Of all the entries below, retype only the lines from the one with "right hip: (678, 885)" through the one with "right elbow: (226, 507)", exactly as they appear.

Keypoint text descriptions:
▬▬▬

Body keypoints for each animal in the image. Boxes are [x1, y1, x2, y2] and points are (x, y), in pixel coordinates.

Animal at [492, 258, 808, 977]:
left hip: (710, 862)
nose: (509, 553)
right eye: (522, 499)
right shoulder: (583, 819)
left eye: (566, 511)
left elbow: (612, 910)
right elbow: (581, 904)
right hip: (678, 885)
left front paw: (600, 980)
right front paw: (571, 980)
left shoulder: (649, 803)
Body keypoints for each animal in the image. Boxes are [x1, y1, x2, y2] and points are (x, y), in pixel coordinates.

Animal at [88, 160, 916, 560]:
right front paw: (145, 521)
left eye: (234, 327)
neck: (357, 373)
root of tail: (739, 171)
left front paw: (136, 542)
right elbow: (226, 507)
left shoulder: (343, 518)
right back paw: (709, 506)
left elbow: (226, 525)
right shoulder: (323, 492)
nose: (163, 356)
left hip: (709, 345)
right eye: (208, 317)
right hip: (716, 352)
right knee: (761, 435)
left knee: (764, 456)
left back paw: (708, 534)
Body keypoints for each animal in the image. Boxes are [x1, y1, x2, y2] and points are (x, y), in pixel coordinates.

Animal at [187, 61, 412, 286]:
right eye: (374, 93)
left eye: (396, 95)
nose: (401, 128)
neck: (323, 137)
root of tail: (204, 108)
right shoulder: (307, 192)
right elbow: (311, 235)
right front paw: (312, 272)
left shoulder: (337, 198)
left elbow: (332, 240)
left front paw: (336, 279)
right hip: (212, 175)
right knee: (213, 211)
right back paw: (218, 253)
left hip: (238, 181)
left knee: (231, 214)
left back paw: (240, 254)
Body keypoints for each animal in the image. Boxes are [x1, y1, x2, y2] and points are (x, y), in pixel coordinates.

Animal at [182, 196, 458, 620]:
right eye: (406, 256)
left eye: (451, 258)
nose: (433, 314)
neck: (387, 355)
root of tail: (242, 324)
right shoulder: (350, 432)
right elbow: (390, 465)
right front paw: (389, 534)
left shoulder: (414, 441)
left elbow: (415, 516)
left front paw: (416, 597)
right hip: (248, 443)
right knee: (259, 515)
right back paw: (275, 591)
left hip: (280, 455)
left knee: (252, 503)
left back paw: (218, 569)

▬▬▬

* **COMPLETED EXERCISE**:
right hip: (678, 885)
left front paw: (600, 980)
right front paw: (571, 980)
left shoulder: (649, 803)
Body keypoints for each animal in the image. Boxes are [x1, y1, x2, y2] and points are (x, y), in pixel coordinates.

Animal at [88, 160, 916, 560]:
right front paw: (145, 521)
left eye: (234, 327)
neck: (357, 373)
root of tail: (739, 171)
left front paw: (136, 542)
right elbow: (226, 507)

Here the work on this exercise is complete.